----- SELECTED PASSAGE
Nearly 2,000 pilgrims from Kurdistan Region attending 2022 Hajj

Hajj will begin on July 7 and continue for six days. The Saudi Hajj and Umrah Ministry pointed out that 85 percent of pilgrims attending this year’s Hajj will be foreigners. 
Muslim pilgrims are walking around the Kaaba in Saudi Arabia's Grand Mosque of Mecca, July 31, 2020. (Photo: AP)
Muslim pilgrims are walking around the Kaaba in Saudi Arabia's Grand Mosque of Mecca, July 31, 2020. (Photo: AP)

ERBIL (Kurdistan 24) – Approximately 2,000 pilgrims from the Kurdistan Region are set to perform Hajj this year after authorities in Saudi Arabia allowed foreigners to attend the ritual again, the Kurdistan Regional Government (KRG) announced. 

Saudi Arabia’s Hajj and Umrah Ministry will allow up to one million foreign pilgrims to visit the kingdom this year. For two years, pilgrims weren’t allowed visit due to COVID-19 restrictions. 

More than 15,000 Iraqi pilgrims can visit Saudi Arabia for Hajj this year, the head of the Kurdistan Region’s Hajj and Umrah Directorate, Sheikh Niyaz Raghib Naqshabandi, told the KRG Media and Information Department.
----------
----- DATA UNDER STUDY
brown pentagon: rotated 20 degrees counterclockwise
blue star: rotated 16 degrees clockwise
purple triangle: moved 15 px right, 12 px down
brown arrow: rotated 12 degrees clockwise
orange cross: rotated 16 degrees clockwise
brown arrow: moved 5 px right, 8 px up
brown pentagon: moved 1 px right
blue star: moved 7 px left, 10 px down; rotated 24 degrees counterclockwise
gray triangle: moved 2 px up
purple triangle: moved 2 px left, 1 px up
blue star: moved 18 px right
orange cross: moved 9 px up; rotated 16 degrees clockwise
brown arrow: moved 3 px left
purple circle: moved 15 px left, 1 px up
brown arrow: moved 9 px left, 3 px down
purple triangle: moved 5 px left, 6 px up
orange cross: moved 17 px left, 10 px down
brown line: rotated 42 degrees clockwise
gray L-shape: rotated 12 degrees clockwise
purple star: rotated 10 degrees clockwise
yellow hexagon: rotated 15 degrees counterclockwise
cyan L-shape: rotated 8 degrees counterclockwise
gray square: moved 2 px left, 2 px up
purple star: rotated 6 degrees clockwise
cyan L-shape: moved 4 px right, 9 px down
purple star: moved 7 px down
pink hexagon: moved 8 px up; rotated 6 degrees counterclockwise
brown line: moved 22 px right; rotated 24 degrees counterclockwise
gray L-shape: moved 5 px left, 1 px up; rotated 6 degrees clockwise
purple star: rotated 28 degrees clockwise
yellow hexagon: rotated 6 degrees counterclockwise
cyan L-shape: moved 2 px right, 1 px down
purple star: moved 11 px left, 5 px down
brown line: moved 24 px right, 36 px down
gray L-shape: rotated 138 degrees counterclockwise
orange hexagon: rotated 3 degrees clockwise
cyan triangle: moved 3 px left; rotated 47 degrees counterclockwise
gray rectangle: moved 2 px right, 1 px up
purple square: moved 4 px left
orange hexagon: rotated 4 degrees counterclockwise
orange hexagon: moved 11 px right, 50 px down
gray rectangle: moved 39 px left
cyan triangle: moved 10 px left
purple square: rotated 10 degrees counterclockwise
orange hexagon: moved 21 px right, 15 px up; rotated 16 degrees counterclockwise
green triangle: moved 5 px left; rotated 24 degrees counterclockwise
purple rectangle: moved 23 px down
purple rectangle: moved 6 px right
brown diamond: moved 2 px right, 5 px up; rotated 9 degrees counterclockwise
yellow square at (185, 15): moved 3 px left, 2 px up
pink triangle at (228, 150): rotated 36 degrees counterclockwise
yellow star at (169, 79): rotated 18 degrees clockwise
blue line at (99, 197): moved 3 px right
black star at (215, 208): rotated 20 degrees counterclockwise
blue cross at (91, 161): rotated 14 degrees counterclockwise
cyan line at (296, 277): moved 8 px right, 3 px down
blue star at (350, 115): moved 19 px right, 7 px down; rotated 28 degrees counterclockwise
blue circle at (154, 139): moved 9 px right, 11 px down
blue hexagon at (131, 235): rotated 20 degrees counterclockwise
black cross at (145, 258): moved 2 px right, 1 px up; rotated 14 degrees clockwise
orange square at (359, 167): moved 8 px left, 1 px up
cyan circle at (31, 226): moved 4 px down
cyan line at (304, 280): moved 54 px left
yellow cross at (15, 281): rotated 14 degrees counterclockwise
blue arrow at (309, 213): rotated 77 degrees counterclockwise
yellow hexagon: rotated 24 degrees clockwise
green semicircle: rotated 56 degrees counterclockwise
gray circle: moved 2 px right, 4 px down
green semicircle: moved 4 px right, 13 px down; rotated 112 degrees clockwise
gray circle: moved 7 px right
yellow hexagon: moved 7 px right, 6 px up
----------
Continue the article about Kurdistan Region pilgrims at the 2022 Hajj from the point where it stops. The listing comes from a separate source.

RESULT OF THE TASK
The Kurdistan Region’s quota for Hajj attendance is nearly 2,000 pilgrims in 2022, he added. 

Hajj will begin on July 7 and continue for six days. The Saudi Hajj and Umrah Ministry pointed out that 85 percent of pilgrims attending this year’s Hajj will be foreigners. 

Foreign pilgrims must present a negative PCR test for coronavirus taken no more than 72 hours before their arrival in the kingdom. 

A mere 1,000 local pilgrims attended the Hajj in 2020 following the onset of the pandemic and the strict precautionary measures imposed worldwide. In 2021, that number increased to 60,000. 

Before the pandemic, the oil-rich kingdom received two million pilgrims each year. Those pilgrims generated an average of $12 billion for the country.